Switched on to change

Europe’s energy sector is being transformed. What business models are companies adopting to thrive in this new environment?

The energy sector in Europe has been transformed in recent decades by deregulation and the emergence of renewables. Historically, incumbent companies owned generation assets. Now there is a multiplicity of players, including former incumbents, private equity firms (which are consolidating assets, especially in sectors that continue to be regulated), municipality-owned generators, as well as enterprises playing an entirely new role in the energy market.

“This latter type of company operates in a very different way to traditional energy players,” says Eva Parro de la Paz, director, sustainable project finance at ING. “They are essentially matchmaking and focus on connecting buyers of renewable energy with renewable projects. As recently created companies they are often good at IT, marketing and leveraging the green angle: it makes them stand out from their competitors in the energy sector.”

As the energy market evolves, former incumbents are also adapting and implementing new business strategies.  “The electricity supply business has low margins so incumbents are looking for new opportunities. To retain customers and strengthen the bond with them, many are providing advice, offering smart metering apps, insulating their homes or supplying solar panels,” explains Parro de la Paz.

Parro de la Paz likens developments in the energy market to the telecoms market 20 years ago. “Delivery of a service, which is a volume business with heavy capex and thin margins, became the foundation of a business model that involved hardware sales, insurance and business services,” she notes. “Today’s energy companies want to sell or lease solar panels to a customer, for example, because it creates a relationship that lasts up to 15 years (depending on the subsidy regime) rather than a short-term one where a customer might move supplier every year to get the best prices.”

While encouraging customers to generate their own power might seem to be against the interest of energy companies, Armand Ferreira, director, sustainable finance at ING, says that companies know that “if they don’t do it, someone else will.” Perhaps most importantly, former incumbents are recognising the value of the information their customers generate. “Retaining customers through initiatives like solar panels gives companies access to more data,” he notes. Parro de la Paz adds: “Data is valuable. It can show, for example, the efficiency of a customer’s dishwasher so the company can then advise on more efficient alternatives.”

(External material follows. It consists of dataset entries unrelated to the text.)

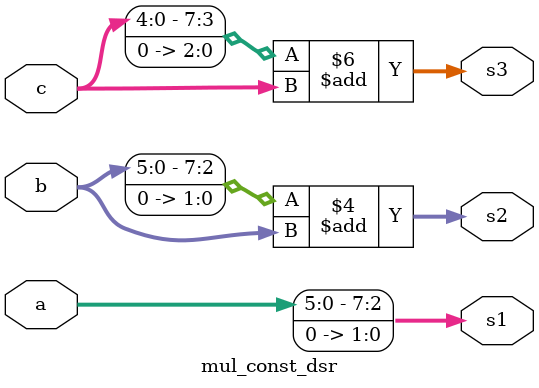
<source format=v>
module mul_const_dsr
#(parameter BW = 8)
(
    input [BW-1:0] a,
    input [BW-1:0] b,
    input [BW-1:0] c,
    output reg [BW-1:0] s1,
    output reg [BW-1:0] s2,
    output reg [BW-1:0] s3
);

always @(*) begin
    s1 = a << 2;
    s2 = (b << 2) + b;
    s3 = (c << 3) + c;
end
endmodule
</source>
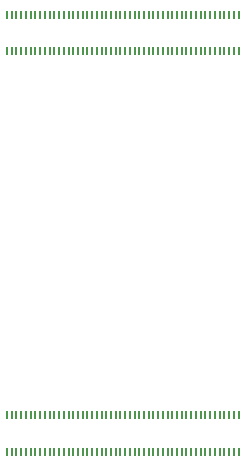
<source format=gbp>
%FSTAX23Y23*%
%MOIN*%
%SFA1B1*%

%IPPOS*%
%ADD32R,0.007870X0.027560*%
%LNtime4cm4_modular-1*%
%LPD*%
G54D32*
X00598Y00062D03*
Y00183D03*
X00614Y00062D03*
Y00183D03*
X00629Y00062D03*
Y00183D03*
X00645Y00062D03*
Y00183D03*
X00661Y00062D03*
Y00183D03*
X00677Y00062D03*
Y00183D03*
X00692Y00062D03*
Y00183D03*
X00708Y00062D03*
Y00183D03*
X00724Y00062D03*
Y00183D03*
X0074Y00062D03*
Y00183D03*
X00755Y00062D03*
Y00183D03*
X00771Y00062D03*
Y00183D03*
X00787Y00062D03*
Y00183D03*
X00803Y00062D03*
Y00183D03*
X00818Y00062D03*
Y00183D03*
X00834Y00062D03*
Y00183D03*
X0085Y00062D03*
Y00183D03*
X00866Y00062D03*
Y00183D03*
X00881Y00062D03*
Y00183D03*
X00897Y00062D03*
Y00183D03*
X00913Y00062D03*
Y00183D03*
X00929Y00062D03*
Y00183D03*
X00944Y00062D03*
Y00183D03*
X0096Y00062D03*
Y00183D03*
X00976Y00062D03*
Y00183D03*
X00992Y00062D03*
Y00183D03*
X01007Y00062D03*
Y00183D03*
X01023Y00062D03*
Y00183D03*
X01039Y00062D03*
Y00183D03*
X01055Y00062D03*
Y00183D03*
X0107Y00062D03*
Y00183D03*
X01086Y00062D03*
Y00183D03*
X01102Y00062D03*
Y00183D03*
X01118Y00062D03*
Y00183D03*
X01133Y00062D03*
Y00183D03*
X01149Y00062D03*
Y00183D03*
X01165Y00062D03*
Y00183D03*
X01181Y00062D03*
Y00183D03*
X01196Y00062D03*
Y00183D03*
X01212Y00062D03*
Y00183D03*
X01228Y00062D03*
Y00183D03*
X01244Y00062D03*
Y00183D03*
X01259Y00062D03*
Y00183D03*
X01275Y00062D03*
Y00183D03*
X01291Y00062D03*
Y00183D03*
X01307Y00062D03*
Y00183D03*
X01322Y00062D03*
Y00183D03*
X01338Y00062D03*
Y00183D03*
X01354Y00062D03*
Y00183D03*
X0137Y00062D03*
Y00183D03*
X00598Y01397D03*
Y01518D03*
X00614Y01397D03*
Y01518D03*
X00629Y01397D03*
Y01518D03*
X00645Y01397D03*
Y01518D03*
X00661Y01397D03*
Y01518D03*
X00677Y01397D03*
Y01518D03*
X00692Y01397D03*
Y01518D03*
X00708Y01397D03*
Y01518D03*
X00724Y01397D03*
Y01518D03*
X0074Y01397D03*
Y01518D03*
X00755Y01397D03*
Y01518D03*
X00771Y01397D03*
Y01518D03*
X00787Y01397D03*
Y01518D03*
X00803Y01397D03*
Y01518D03*
X00818Y01397D03*
Y01518D03*
X00834Y01397D03*
Y01518D03*
X0085Y01397D03*
Y01518D03*
X00866Y01397D03*
Y01518D03*
X00881Y01397D03*
Y01518D03*
X00897Y01397D03*
Y01518D03*
X00913Y01397D03*
Y01518D03*
X00929Y01397D03*
Y01518D03*
X00944Y01397D03*
Y01518D03*
X0096Y01397D03*
Y01518D03*
X00976Y01397D03*
Y01518D03*
X00992Y01397D03*
Y01518D03*
X01007Y01397D03*
Y01518D03*
X01023Y01397D03*
Y01518D03*
X01039Y01397D03*
Y01518D03*
X01055Y01397D03*
Y01518D03*
X0107Y01397D03*
Y01518D03*
X01086Y01397D03*
Y01518D03*
X01102Y01397D03*
Y01518D03*
X01118Y01397D03*
Y01518D03*
X01133Y01397D03*
Y01518D03*
X01149Y01397D03*
Y01518D03*
X01165Y01397D03*
Y01518D03*
X01181Y01397D03*
Y01518D03*
X01196Y01397D03*
Y01518D03*
X01212Y01397D03*
Y01518D03*
X01228Y01397D03*
Y01518D03*
X01244Y01397D03*
Y01518D03*
X01259Y01397D03*
Y01518D03*
X01275Y01397D03*
Y01518D03*
X01291Y01397D03*
Y01518D03*
X01307Y01397D03*
Y01518D03*
X01322Y01397D03*
Y01518D03*
X01338Y01397D03*
Y01518D03*
X01354Y01397D03*
Y01518D03*
X0137Y01397D03*
Y01518D03*
M02*
</source>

Energy companies are also taking an open-minded approach to how they drive the uptake of solar panels. “Solar energy is being marketed in new ways, for instance, with some energy companies emphasising the potential returns available at a time when low interest rates mean returns on savings are poor,” explains Ferreira. “At the same time, companies are exploring new financing models with banks. These include lending to enable more people to purchase or lease solar panels; deals to supply solar energy to bank customers; or support to help communities to crowdsource funding for solar fields that generate power for their area.”

A cautious approach in oil and gas

While business models in the energy supply business are evolving rapidly due to regulatory changes and new entrants, change in the oil and gas sector is notably slower, according to Mark Sisouw de Zilwa, technical director, oil and gas at ING. “Certainly all the majors are thinking about what the industry will look like in the future,” he says. “However, there is no consensus on how fast oil and gas will be phased out in order to enable the world to achieve its 2100 neutral greenhouse gas target. But there is widespread agreement that it won’t be soon.”

A recent report by Sisouw de Zilwa and his team noted that cutting the use of oil for transport will be critical to achieving the 2° target set down in the Paris agreement. “Drastic measures will be necessary, such as the switching of light vehicles (which account for 31% of oil use) to electric power,” he says. “However, while our visibility of the timetable for such changes is increasing – with the announcement of a 2040 target for elimination of combustion engines in the UK, France and, most likely, China – there are still many uncertainties.”

The majors don’t see a significant impact on their business from electric vehicles until 2030, according to Sisouw de Zilwa. “That’s a long time away, so while there is a broad long-term move by many companies to increase their emphasis on gas – demand for which is likely to continue to rise for the foreseeable future – there are no plans to split companies or divest oil assets.”